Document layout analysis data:
····················
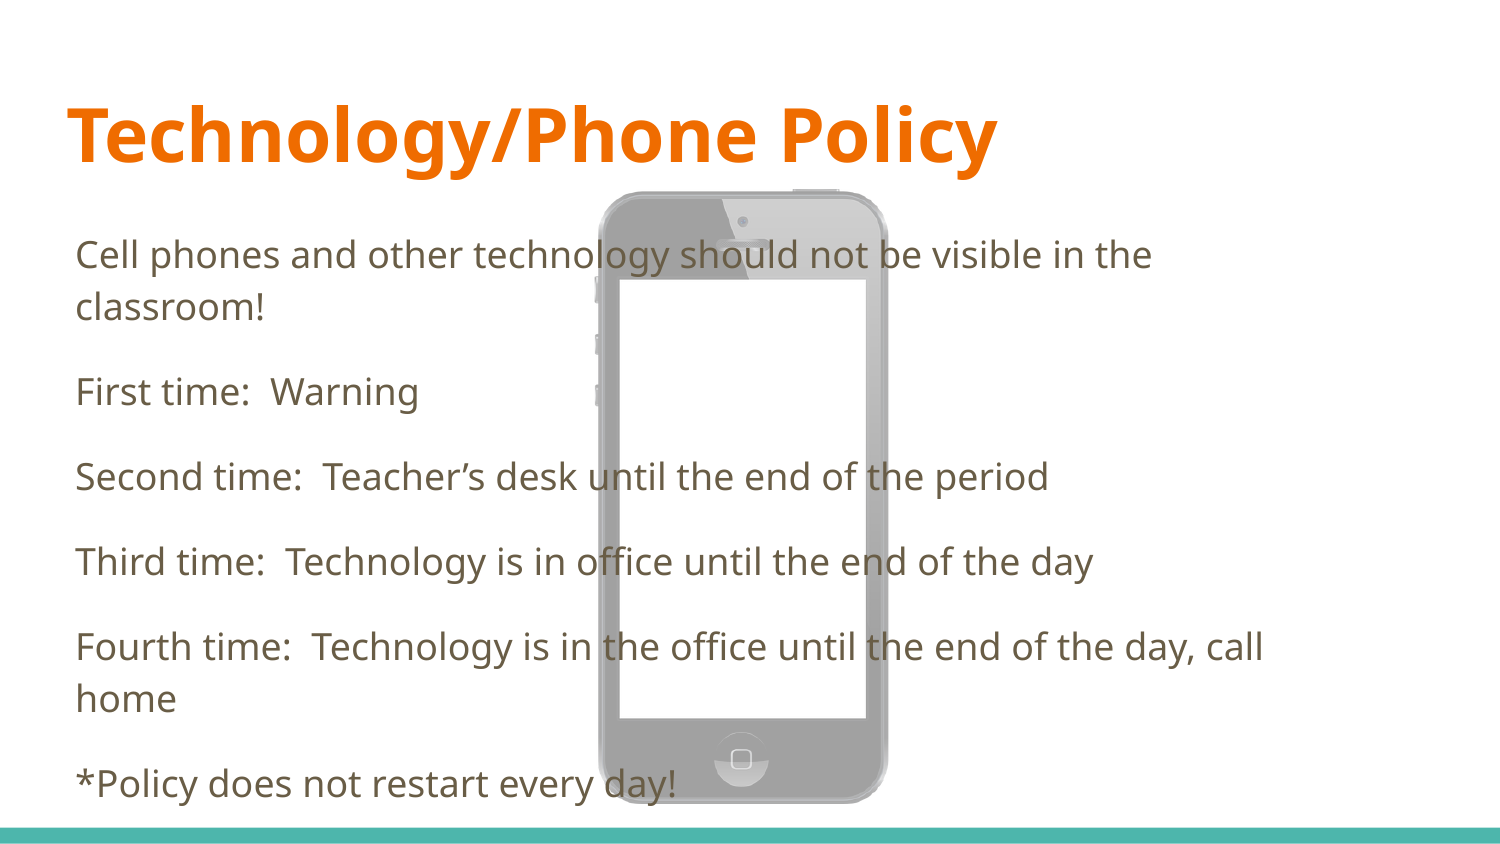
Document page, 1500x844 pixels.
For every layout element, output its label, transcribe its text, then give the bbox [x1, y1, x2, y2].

picture [586, 188, 895, 804]
list Cell phones and other technology should not be visible in the classroom! First time: Warning Second time: Teacher’s desk until the end of the period Third time: Technology is in office until the end of the day Fourth time: Technology is in the office until the end of the day, call home *Policy does not restart every day! [60, 209, 581, 359]
title Technology/Phone Policy [51, 72, 1449, 189]
list Cell phones and other technology should not be visible in the classroom! First time: Warning Second time: Teacher’s desk until the end of the period Third time: Technology is in office until the end of the day Fourth time: Technology is in the office until the end of the day, call home *Policy does not restart every day! [899, 209, 1303, 359]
····················
* [PROBLEM REQUIREMENTS]
If an entry contains an image, print the rest of that entry exactly and leave the image out.

* [TASK ANSWER]
Document page, 1500x844 pixels.
For every layout element, output its label, transcribe its text, then give the bbox [x1, y1, x2, y2].

picture [586, 188, 895, 804]
list Cell phones and other technology should not be visible in the classroom! First time: Warning Second time: Teacher’s desk until the end of the period Third time: Technology is in office until the end of the day Fourth time: Technology is in the office until the end of the day, call home *Policy does not restart every day! [60, 209, 581, 359]
title Technology/Phone Policy [51, 72, 1449, 189]
list Cell phones and other technology should not be visible in the classroom! First time: Warning Second time: Teacher’s desk until the end of the period Third time: Technology is in office until the end of the day Fourth time: Technology is in the office until the end of the day, call home *Policy does not restart every day! [899, 209, 1303, 359]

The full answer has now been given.